# [WHAT NEEDS TO BE DONE]
Present the stretch of the listing below from the line containing "order: Ranunculales" through the line containing "family: Rhodomelaceae", both included, as a numbered list with blank lines omitted.
*****
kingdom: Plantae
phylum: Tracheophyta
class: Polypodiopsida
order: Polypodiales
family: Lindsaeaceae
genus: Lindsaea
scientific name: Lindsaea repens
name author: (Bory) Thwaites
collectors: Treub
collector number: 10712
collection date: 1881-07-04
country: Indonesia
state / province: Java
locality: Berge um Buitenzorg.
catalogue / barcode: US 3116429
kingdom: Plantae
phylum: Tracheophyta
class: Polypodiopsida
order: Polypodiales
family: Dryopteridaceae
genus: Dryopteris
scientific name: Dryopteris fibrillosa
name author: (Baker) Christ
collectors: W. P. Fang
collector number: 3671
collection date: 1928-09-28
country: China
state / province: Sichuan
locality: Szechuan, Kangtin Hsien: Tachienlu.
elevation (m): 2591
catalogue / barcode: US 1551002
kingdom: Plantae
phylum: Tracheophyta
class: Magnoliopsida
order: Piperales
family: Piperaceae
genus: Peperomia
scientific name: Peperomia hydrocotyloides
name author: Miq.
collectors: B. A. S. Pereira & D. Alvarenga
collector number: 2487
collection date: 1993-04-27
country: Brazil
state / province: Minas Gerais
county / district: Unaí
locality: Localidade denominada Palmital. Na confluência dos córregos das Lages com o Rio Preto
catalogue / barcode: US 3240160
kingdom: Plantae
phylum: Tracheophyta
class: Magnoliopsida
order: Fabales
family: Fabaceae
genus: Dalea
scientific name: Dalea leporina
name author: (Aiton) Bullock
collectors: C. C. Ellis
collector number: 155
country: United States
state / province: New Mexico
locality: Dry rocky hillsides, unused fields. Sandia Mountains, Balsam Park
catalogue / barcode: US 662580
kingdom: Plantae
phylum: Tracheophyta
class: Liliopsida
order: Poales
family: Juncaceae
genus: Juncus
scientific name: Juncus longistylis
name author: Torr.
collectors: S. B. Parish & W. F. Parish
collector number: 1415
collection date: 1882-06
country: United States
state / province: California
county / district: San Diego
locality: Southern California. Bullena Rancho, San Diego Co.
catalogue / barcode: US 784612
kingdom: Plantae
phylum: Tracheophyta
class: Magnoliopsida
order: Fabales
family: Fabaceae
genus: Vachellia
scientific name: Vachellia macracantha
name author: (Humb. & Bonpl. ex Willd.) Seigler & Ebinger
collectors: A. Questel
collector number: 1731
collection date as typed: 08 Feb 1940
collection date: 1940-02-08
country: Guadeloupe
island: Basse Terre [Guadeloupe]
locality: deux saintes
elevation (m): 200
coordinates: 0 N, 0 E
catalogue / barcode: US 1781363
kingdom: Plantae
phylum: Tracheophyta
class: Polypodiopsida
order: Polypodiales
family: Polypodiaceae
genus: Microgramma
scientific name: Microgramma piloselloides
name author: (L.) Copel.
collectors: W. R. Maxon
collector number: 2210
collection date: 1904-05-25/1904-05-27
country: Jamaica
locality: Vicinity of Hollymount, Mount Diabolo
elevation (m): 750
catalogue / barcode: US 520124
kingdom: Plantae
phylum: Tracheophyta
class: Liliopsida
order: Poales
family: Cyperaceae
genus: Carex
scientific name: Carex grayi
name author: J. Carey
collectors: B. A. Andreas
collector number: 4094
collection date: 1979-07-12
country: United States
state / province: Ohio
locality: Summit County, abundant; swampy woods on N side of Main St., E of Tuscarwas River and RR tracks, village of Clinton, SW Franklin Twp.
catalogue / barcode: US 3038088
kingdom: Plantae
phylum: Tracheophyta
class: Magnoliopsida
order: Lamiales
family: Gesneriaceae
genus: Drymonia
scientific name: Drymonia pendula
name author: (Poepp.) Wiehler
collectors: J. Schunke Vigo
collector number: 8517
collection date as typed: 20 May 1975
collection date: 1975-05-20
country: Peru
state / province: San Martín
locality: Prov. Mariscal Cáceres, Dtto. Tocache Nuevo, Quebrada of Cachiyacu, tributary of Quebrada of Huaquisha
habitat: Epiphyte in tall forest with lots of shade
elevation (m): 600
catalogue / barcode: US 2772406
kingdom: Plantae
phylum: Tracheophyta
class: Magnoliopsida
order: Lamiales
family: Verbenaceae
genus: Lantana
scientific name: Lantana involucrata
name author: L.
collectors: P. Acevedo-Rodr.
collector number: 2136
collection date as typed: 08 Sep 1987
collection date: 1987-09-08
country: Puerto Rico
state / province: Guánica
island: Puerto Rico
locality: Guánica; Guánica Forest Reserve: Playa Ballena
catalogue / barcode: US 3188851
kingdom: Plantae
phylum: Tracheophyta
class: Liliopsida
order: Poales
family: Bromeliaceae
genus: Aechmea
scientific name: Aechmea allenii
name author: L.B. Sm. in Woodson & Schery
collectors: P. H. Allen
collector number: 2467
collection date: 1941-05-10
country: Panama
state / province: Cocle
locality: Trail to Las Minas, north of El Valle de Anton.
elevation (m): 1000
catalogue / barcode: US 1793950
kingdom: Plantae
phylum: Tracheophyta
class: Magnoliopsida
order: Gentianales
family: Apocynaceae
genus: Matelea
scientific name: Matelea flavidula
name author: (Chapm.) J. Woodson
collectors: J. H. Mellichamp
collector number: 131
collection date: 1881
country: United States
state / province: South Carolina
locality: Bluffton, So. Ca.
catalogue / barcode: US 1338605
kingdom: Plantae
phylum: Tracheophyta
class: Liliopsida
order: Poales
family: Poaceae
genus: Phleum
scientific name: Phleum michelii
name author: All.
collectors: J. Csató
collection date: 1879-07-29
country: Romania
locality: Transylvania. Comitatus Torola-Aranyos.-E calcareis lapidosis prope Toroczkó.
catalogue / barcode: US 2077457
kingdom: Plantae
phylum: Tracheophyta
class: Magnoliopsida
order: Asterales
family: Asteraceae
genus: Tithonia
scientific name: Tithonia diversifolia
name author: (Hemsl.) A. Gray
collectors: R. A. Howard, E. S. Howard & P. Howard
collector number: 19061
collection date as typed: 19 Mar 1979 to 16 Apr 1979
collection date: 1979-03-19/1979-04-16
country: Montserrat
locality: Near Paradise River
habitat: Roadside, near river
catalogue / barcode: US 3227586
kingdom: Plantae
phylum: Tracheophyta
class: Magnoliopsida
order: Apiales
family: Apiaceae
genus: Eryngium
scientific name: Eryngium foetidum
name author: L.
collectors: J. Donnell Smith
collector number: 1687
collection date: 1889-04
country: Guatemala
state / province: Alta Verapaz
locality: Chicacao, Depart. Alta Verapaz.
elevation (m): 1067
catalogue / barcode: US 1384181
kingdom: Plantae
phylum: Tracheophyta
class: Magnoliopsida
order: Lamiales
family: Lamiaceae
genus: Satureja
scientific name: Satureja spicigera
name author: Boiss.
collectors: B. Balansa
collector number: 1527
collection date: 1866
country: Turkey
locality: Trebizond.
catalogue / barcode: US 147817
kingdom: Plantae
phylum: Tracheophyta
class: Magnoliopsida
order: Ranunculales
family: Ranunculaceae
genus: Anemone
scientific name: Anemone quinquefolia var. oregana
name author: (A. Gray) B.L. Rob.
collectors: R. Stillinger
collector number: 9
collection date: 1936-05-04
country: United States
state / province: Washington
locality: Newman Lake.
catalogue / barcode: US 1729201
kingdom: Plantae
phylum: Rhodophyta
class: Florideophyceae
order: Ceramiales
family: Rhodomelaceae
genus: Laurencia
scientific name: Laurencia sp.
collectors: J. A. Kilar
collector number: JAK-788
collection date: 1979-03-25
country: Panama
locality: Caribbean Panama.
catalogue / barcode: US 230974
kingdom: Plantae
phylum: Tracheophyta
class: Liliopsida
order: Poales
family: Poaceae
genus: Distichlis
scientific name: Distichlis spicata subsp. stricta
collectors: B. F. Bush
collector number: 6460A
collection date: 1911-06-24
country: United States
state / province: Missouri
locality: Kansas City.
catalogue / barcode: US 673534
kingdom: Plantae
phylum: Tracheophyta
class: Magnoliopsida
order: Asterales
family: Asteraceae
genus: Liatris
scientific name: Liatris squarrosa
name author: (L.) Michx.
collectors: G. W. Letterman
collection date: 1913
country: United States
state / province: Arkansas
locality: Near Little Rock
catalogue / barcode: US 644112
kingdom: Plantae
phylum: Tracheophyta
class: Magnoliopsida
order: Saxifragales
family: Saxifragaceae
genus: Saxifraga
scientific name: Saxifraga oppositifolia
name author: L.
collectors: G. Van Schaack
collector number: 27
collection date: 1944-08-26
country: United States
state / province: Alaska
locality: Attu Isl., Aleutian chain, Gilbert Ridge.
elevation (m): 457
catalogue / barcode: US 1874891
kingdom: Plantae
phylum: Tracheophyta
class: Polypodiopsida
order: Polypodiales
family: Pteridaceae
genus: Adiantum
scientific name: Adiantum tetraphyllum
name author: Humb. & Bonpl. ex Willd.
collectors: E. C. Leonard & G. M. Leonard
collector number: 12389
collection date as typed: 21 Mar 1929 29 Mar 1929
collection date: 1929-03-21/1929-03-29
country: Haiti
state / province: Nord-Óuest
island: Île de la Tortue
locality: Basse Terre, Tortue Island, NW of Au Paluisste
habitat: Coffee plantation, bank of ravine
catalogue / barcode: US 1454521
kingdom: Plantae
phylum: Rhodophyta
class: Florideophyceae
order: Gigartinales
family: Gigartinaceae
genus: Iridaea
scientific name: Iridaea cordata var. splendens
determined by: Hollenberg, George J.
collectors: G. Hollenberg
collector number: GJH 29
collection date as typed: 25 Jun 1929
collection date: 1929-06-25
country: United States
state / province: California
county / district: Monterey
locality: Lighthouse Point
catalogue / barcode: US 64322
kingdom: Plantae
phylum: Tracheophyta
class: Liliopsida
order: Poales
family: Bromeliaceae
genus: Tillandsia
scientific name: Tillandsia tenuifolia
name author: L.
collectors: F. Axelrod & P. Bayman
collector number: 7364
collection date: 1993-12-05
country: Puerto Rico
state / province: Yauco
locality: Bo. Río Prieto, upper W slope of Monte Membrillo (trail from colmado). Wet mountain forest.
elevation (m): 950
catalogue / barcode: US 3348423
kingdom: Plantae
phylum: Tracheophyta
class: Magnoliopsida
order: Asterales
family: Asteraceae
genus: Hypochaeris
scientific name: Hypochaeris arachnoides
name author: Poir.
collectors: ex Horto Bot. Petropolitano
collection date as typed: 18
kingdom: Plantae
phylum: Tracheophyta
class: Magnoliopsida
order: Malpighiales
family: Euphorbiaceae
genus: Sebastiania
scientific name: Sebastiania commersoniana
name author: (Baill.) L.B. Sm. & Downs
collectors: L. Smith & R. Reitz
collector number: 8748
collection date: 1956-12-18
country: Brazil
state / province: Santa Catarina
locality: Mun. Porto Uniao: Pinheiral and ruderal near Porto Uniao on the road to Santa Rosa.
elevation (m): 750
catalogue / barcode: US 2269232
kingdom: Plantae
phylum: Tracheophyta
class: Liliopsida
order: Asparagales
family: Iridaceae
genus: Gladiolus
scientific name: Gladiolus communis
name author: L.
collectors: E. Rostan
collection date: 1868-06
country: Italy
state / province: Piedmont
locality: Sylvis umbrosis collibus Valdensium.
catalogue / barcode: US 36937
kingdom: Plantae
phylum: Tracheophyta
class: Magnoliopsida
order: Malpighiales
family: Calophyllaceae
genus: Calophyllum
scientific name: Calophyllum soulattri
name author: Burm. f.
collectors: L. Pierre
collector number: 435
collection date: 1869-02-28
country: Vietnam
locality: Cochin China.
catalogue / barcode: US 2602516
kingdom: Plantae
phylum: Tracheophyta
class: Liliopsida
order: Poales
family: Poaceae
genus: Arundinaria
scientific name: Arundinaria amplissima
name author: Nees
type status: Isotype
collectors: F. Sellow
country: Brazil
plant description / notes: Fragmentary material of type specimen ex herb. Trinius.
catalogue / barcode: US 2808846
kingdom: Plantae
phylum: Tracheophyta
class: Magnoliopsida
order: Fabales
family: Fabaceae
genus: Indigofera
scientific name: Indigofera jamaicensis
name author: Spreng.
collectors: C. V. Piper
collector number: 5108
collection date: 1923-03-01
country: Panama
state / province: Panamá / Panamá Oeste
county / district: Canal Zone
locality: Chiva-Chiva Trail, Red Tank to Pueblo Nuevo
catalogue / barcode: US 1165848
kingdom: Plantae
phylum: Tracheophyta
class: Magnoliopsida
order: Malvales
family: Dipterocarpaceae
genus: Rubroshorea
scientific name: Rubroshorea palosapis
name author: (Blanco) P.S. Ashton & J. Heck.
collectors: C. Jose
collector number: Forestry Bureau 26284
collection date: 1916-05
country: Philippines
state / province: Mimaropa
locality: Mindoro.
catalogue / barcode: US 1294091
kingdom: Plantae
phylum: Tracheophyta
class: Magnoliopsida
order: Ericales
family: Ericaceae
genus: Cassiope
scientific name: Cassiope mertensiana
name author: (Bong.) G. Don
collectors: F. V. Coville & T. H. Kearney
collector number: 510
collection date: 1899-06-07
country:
*****
# [ANSWER BELOW]
1. order: Ranunculales
2. family: Ranunculaceae
3. genus: Anemone
4. scientific name: Anemone quinquefolia var. oregana
5. name author: (A. Gray) B.L. Rob.
6. collectors: R. Stillinger
7. collector number: 9
8. collection date: 1936-05-04
9. country: United States
10. state / province: Washington
11. locality: Newman Lake.
12. catalogue / barcode: US 1729201
13. kingdom: Plantae
14. phylum: Rhodophyta
15. class: Florideophyceae
16. order: Ceramiales
17. family: Rhodomelaceae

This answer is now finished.